Since I’m so heavily involved with ABD’s events, I can appreciate what promoters go through to hold races and close courses, and therefore I can understand some of the reasoning behind the San Dimas Stage Race promoters’ decision a few years back to reroute a section of the Road Race course to stay inside state park boundaries where fewer marshalls and local police are required. However, the section they use to do that includes about a 3/4 mile of one-lane service road along a dam that has a fence on one side, a precipitous 75-foot drop of jagged, football sized rocks to the other, and fierce crosswinds as the day heats up. In 2004, the Pro/1 Men’s field actually protested the circuit race stage that included nothing but park roads with the start/finish on this section, and several heated words were exchanged between riders, manager and the promoters.
Anyway, sure enough, with about 20 miles left in yesterday’s race there was a wreck on this section about 15 riders from the front. I was hanging out near the back just getting in my race miles, and watched as several riders aimed for the wreckage to avoid shooting off into the rocky drop. Quite the predicament: “I better hit the pavement so that I don’t break bones going the other way...” No riders went off the “wrong side”, but the carnage caused a massive pile-up and the 13 riders that made it through the wreck went on to finish 4 minutes up. That’s bike racing.
After clipping out and scooting through wreckage I was in about the third or fourth chase group and put in a two big pulls to get into the main field, but I made the fatal mistake of pulling off in the crosswind after those pulls and was forced all the way to the back. Then when guys started popping off the pace in front of me, I didn’t have enough gas to keep jumping around them and stay with the field - damn. I ended up with another group of four that kept picking up riders until we were about 12 strong and just rode tempo to the line, finishing about 35 seconds down on the 30-rider “field”.
Since I was really just looking for some race miles and inensity, I accomplished that goal, and as it turned out, I probably got a harder workout those last three laps than if I’d sat in the field the whole time. The first four laps of the race were super fast too, and we averaged 27mph on a 7-mile course with 500 feet of climbing per lap. Unfortunately, Brett had the worst luck on the day, flatting less than 2 miles into the race and then being misdirected by course marshalls to top it off! Alex had a good day in the Cat. 2 race though, finishing with the main field and sailing over the climbs with ease.

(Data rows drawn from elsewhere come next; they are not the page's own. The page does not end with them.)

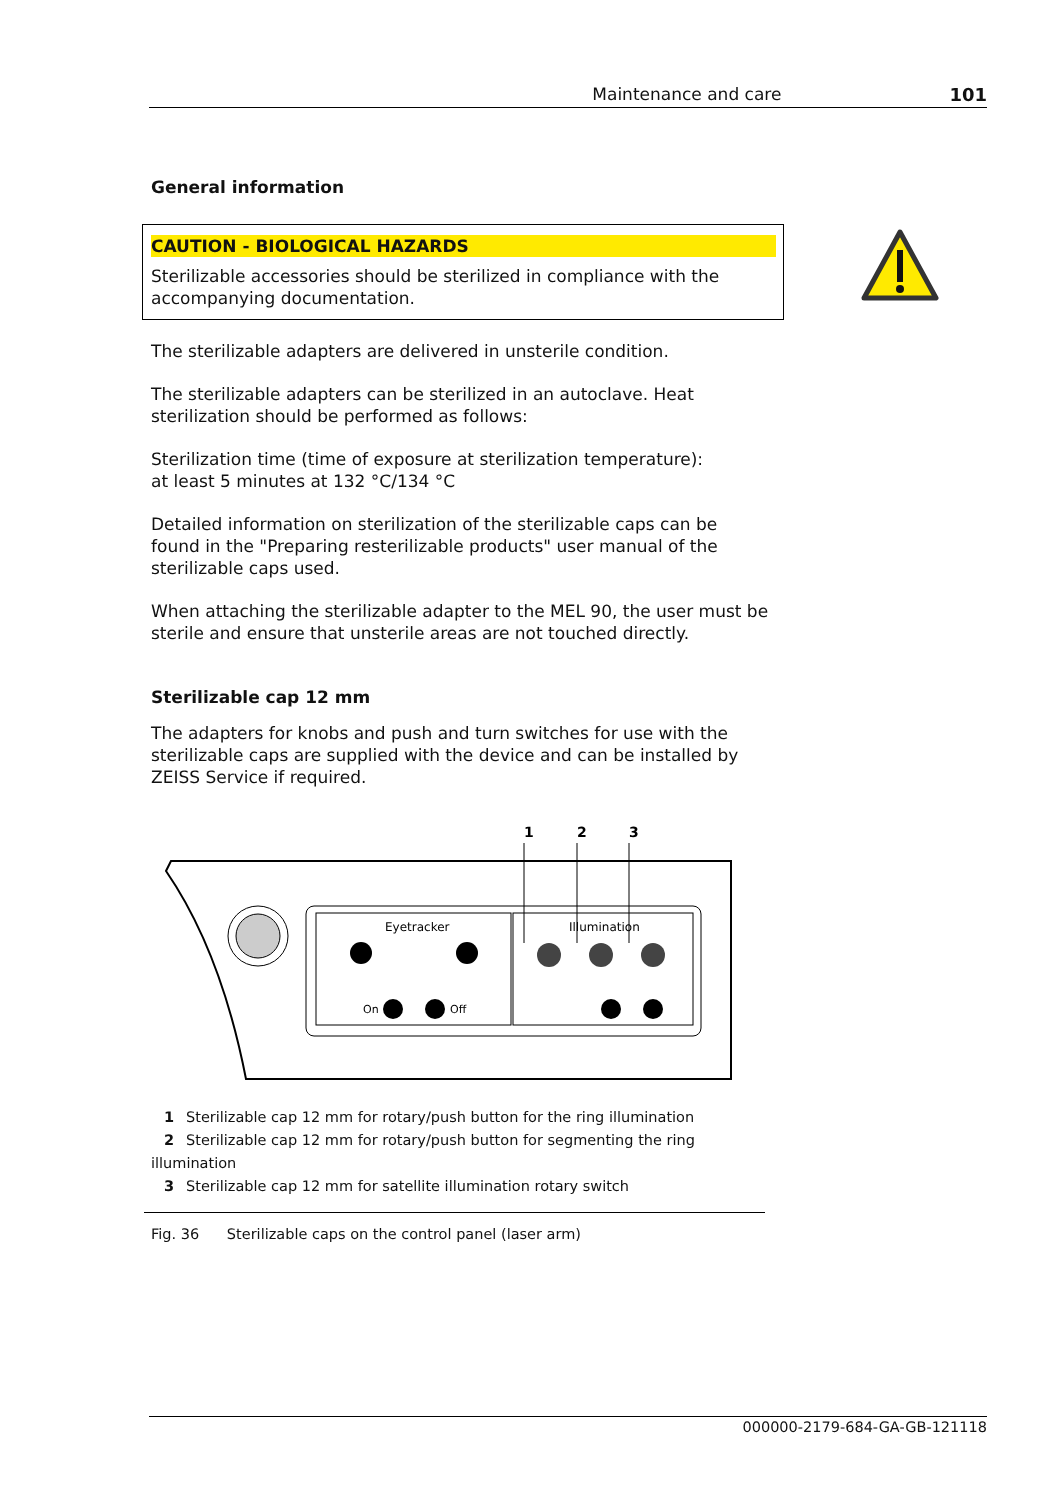Maintenance and care 101
General information
CAUTION - BIOLOGICAL HAZARDS
Sterilizable accessories should be sterilized in compliance with the accompanying documentation.
The sterilizable adapters are delivered in unsterile condition.
The sterilizable adapters can be sterilized in an autoclave. Heat sterilization should be performed as follows:
Sterilization time (time of exposure at sterilization temperature):
at least 5 minutes at 132 °C/134 °C
Detailed information on sterilization of the sterilizable caps can be found in the "Preparing resterilizable products" user manual of the sterilizable caps used.
When attaching the sterilizable adapter to the MEL 90, the user must be sterile and ensure that unsterile areas are not touched directly.
Sterilizable cap 12 mm
The adapters for knobs and push and turn switches for use with the sterilizable caps are supplied with the device and can be installed by ZEISS Service if required.
1
2
3
Eyetracker
Illumination
On
Off
1 Sterilizable cap 12 mm for rotary/push button for the ring illumination
2 Sterilizable cap 12 mm for rotary/push button for segmenting the ring illumination
3 Sterilizable cap 12 mm for satellite illumination rotary switch
Fig. 36 Sterilizable caps on the control panel (laser arm)
000000-2179-684-GA-GB-121118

Today is crit-day. Now that the top six in the overall standings are a BMC rider, Navigators rider, BMC rider, Navigators rider, BMC rider, Navigators rider... the stage might be a bit boring -- but with a four-minute gap after 13th place, there’s always the possibility those teams could let a break go because even if it gets a lap their lead is still safe and then they wouldn’t have to worry about Jittery Joe’s sprinter Jeff Hopkins racking up Sprint Points to challenge Navigators rider Ben Brooks’ lead in that competition. Of course, after getting caught out yesterday, the coffee boys will certainly be looking for redemption.
As for me, opportunistic is the word of the day.